# One of my fry died



## GupLove (Mar 25, 2009)

I am getting a bit discouraged. I don't understand why it died.

The second batch that I had were great! No problems, I found him on the filter net. I do water changes every other day and I also make sure they are fed 3 times a day min. 

I hope they are all going to be ok.


----------



## alliecat420 (Mar 28, 2009)

aww, i'm sorry to hear that i'm sure it wasnt your fault.. like all animals.. not every baby that is born will make it to adault hood.. he may have just been underdeveloped somehow


----------



## emc7 (Jul 23, 2005)

Allie is right, fry with hidden birth defects will die suddenly as they grow. But check your water quality also. When you start feeding fry heavily, you a get a mini-cycle as the filter catches up. Your water changes should be enough, and if they aren't, the test will tell you.


----------



## GupLove (Mar 25, 2009)

Thanks Allie and E.

Been kind down all night. Yeah I know ppl say its ONLY a fish. But they're my fish kids.

Silly, I know.

Yep everything is good, thats why I do frequent water changes. Because I know the amount of food and poop going into the water.
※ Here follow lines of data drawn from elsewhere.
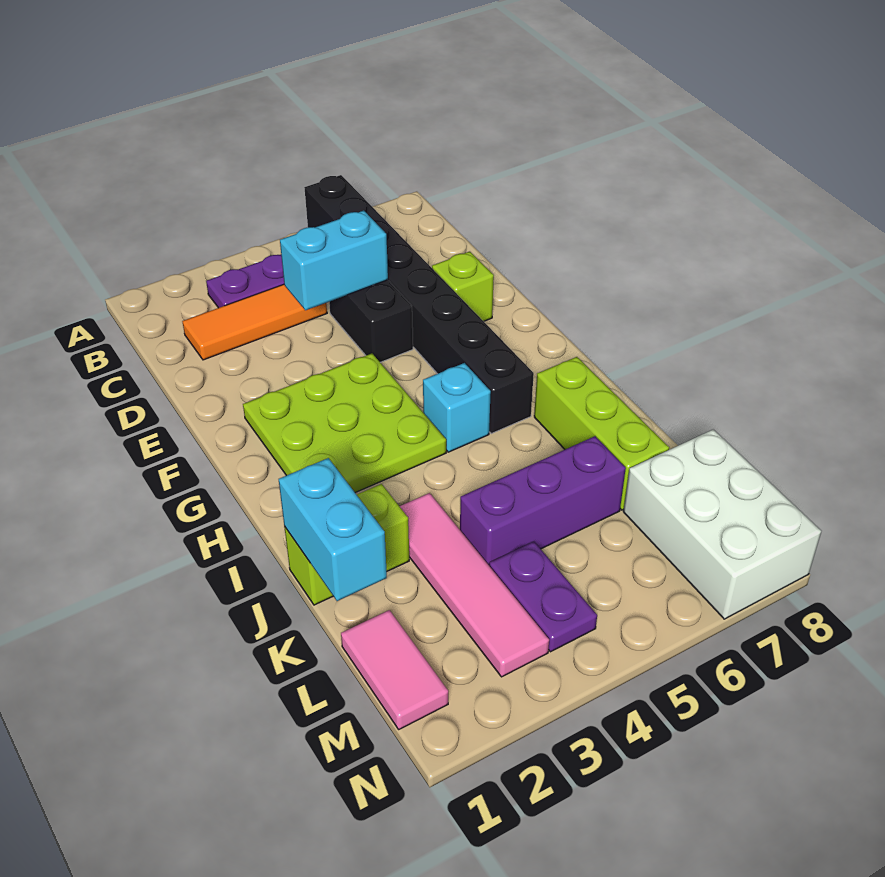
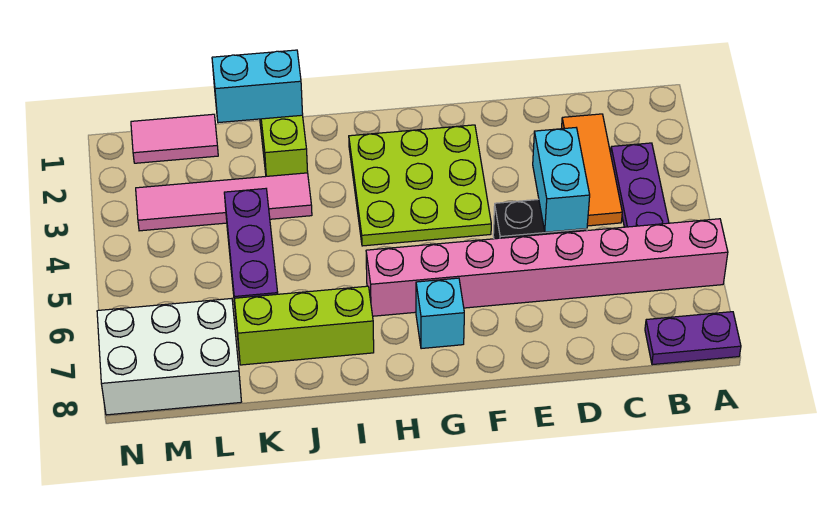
black 1x8 brick [304,175,534,434] -> pink 1x8 brick [366,219,728,316]
lime 1x1 brick [432,252,494,321] -> none
cyan 1x1 brick [423,363,491,452] -> cyan 1x1 brick moved to [416,278,464,349]
purple 1x2 plate [489,542,597,652] -> purple 1x2 plate moved to [645,312,741,365]

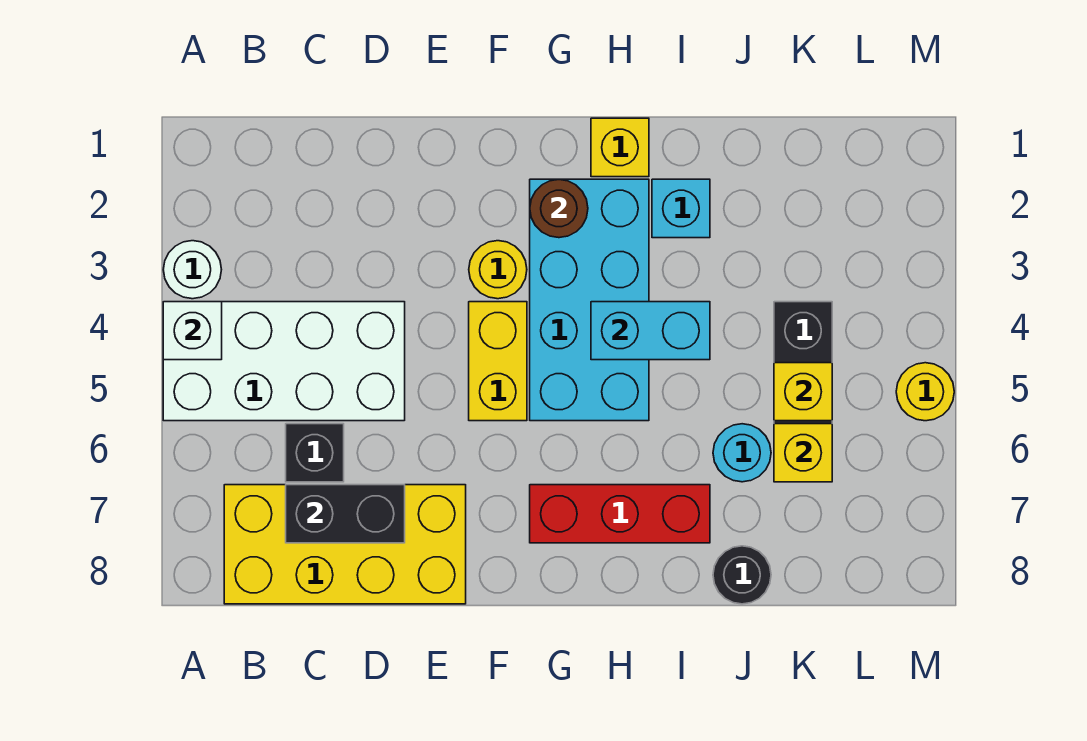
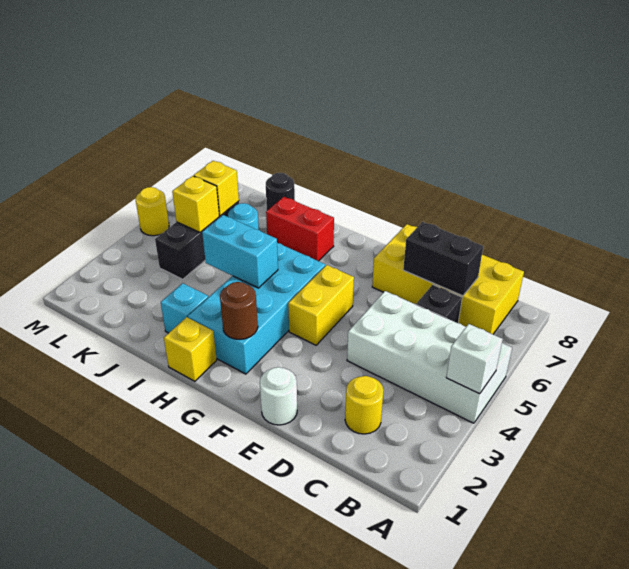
white 1x1 round brick [163,241,222,299] -> white 1x1 round brick moved to [260,367,297,425]
yellow 1x1 round brick [469,241,527,299] -> yellow 1x1 round brick moved to [345,376,384,434]
red 1x3 brick [530,485,710,543] -> red 1x2 brick [266,197,334,261]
So I make sure it's changed every other day for sure.


----------



## Guest (Apr 5, 2009)

Hey GL! cheer up. some of them just dont make it. you cant let these things discourage you.


----------



## lohachata (Jan 27, 2006)

maybe part of the problem is that you are doing too many water changes... their conditions may be too clean.. 
they need a decent varied diet.. include spirulina falkes too.. and get them some Plecocaine... lol..
every now and then we all lose fish.. it happens.. try not to let it bother you too much..


----------



## GupLove (Mar 25, 2009)

I do it every other day, if I don't the water is cloudy and the am is way up. So I have to do it every other day or they'll die anyways.

I do give them a vary diet.

They seem to be doing a heck of alot better today.


----------